Though there was a liberal faculty, Chansky explains, sitting in a coffee shop just south of Chapel Hill, the town itself was fairly conservative and segregated. There was less overt violence — if there were lynchings, Chansky's not aware of them — but rather a racist status quo. Segregationists didn't go around boasting about segregation, he continues, but instead gathered in traditionally white conservative groups like the Jaycees.

Rusty Clark, Charlie Scott and Dean Smith. - HUGH MORTON
  • Hugh Morton
  • Rusty Clark, Charlie Scott and Dean Smith.

"One myth is that Dean Smith integrated restaurants in Chapel Hill, which that's the big story about him, and that's not true at all," Chansky says. "He went (to The Pines restaurant) in '59 with a black theology student and Leroy and Agnes Merritt fed him because they didn't want to lose the business of the basketball team, but they never served another black person for five years."

What Smith did, however, was integrate the basketball program. He was continuing family tradition: his father, Alfred Smith, coached the first integrated basketball team in Kansas in 1934. He brought a sense of fairness and equality with him when he came to Chapel Hill for an assistant coaching position in 1958. Smith knew exactly what he needed to open the door for minority players: he needed Carolina basketball's first black scholarship athlete to be a superstar. The idea wasn't to tentatively tap away at the color barrier, but to bulldoze right through it.

Scott was that player. He was brilliant, resilient and a spectacular player. Chansky remembers watching Scott play: he was simply a superior athlete. "It became a phenomenon in the ACC where he would play way above the rim, and they had all these white guys who couldn't even jump," he says.

Scott led the Carolina team to two Final Four appearances, yet he was lonely at UNC. Out of the university's 13,000 students, Chansky says, only about 50 were African American. Even as a star ball player, he felt isolated on the overwhelmingly white campus. Most of his free time he spent at historically black college North Carolina Central University with his small group of friends.

The team poses with the 1968 NCAA Regional Trophy. - HUGH MORTON
  • Hugh Morton
  • The team poses with the 1968 NCAA Regional Trophy.

"Charlie has days he's proud of it and other days he's angry," Chansky says.

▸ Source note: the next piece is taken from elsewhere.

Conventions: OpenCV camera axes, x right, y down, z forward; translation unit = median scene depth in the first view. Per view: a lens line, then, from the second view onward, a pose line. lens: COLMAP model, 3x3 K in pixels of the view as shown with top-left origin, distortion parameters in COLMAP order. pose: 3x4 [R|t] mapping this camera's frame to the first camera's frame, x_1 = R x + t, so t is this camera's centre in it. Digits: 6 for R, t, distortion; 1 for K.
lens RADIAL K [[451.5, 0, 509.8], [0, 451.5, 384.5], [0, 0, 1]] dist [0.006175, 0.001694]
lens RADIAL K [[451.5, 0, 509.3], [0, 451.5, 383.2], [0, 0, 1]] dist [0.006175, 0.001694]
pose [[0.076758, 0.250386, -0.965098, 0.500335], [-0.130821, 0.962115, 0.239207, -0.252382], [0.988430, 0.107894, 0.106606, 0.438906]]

Scott opened the gates for other black athletes to come to Carolina, but it was an isolating and exposed position.

"I can't even pretend to put myself in anybody else's shoes and know what that feels like," Chansky says.

click to enlarge Art Chansky
  • Art Chansky

As I spoke with Chansky about 1960s Chapel Hill — and how much work there is to be done in terms of race and civil rights — a thread emerged: 2016 isn't the first time North Carolina lawmakers have dug in their heels and fought social progress. In the '60s, the Speaker Ban Law prohibited appearances by "known Communists" at the college (until 1968, when the bill was deemed unconstitutional and struck down). "The speaker ban was all about free speech and [House Bill 2] is all about social rights," Chansky says. "They were very similar in the fact that they were both rushed through the legislature in the darkness of the night."

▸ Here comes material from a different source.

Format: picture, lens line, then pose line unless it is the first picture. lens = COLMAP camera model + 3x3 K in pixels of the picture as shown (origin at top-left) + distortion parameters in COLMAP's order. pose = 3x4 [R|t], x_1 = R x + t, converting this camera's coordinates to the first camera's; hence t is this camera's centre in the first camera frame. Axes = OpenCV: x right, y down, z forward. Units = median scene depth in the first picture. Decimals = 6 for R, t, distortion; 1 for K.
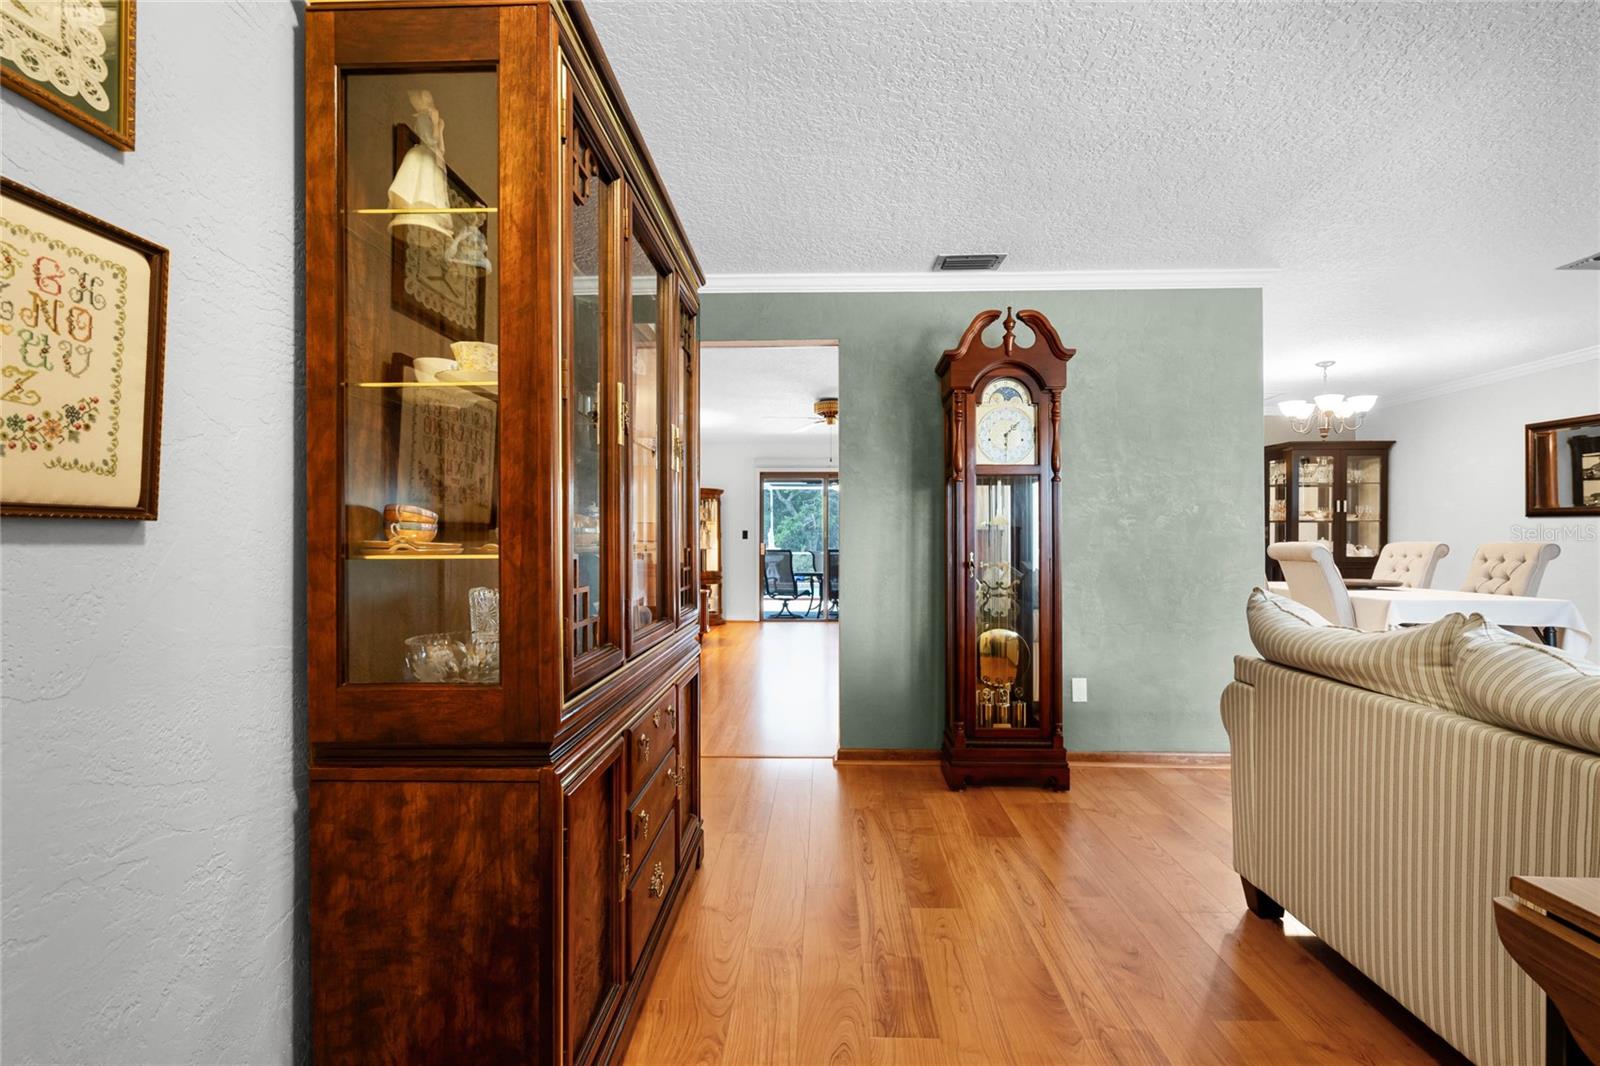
lens RADIAL K [[724.3, 0, 810.3], [0, 724.3, 535.6], [0, 0, 1]] dist [-0.002478, 0.000279]
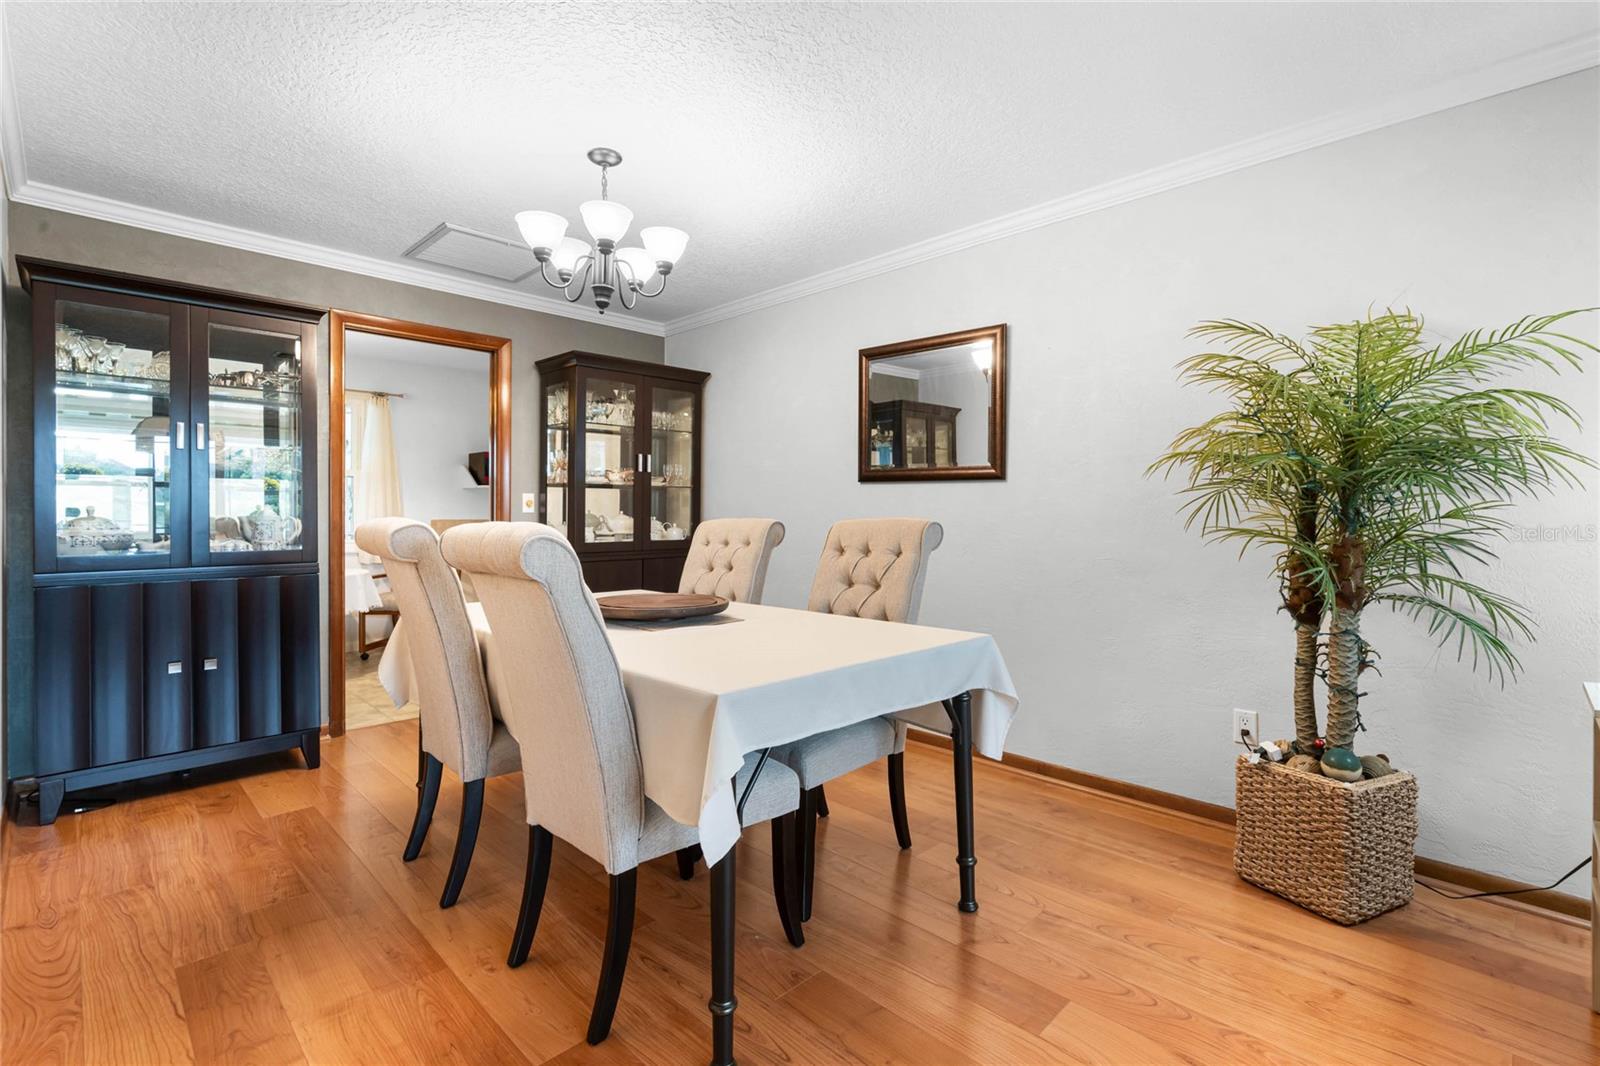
lens RADIAL K [[724.3, 0, 802.2], [0, 724.3, 525.1], [0, 0, 1]] dist [-0.002478, 0.000279]
pose [[0.683014, -0.007884, 0.730363, 0.357698], [-0.006336, 0.999840, 0.016719, 0.003210], [-0.730378, -0.016047, 0.682855, 0.454539]]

Because of HB2, the ACC is pulling neutral site games from North Carolina, including an ACC football championship game that would have been held in Charlotte in December. On a personal level, Chansky had tickets to see Bruce Springsteen earlier this year: he respects the Boss for pulling his date, but laments that he didn't get to see him play.

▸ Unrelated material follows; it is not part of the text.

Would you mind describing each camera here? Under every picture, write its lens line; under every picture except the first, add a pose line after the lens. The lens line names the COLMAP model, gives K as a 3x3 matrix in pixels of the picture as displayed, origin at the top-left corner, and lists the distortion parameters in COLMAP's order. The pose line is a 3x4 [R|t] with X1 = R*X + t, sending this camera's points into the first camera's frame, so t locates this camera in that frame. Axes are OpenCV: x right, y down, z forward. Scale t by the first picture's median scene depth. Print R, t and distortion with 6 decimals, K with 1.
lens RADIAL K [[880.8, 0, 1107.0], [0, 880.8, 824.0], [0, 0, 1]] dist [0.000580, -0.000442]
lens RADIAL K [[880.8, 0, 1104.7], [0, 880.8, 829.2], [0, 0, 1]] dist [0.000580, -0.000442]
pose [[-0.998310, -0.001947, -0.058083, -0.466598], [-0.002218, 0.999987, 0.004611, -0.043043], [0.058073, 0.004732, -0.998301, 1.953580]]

Chansky doesn't get it — he simply doesn't understand what North Carolina lawmakers are trying to accomplish with HB2, and it doesn't gel, in his mind, with the hard work of Dean Smith or the civil rights activists he wrote about in Game Changers.

"The speaker ban was around for five years," Chanksy says. "Who the hell knows how long HB2 will be around and how many things we'll lose?"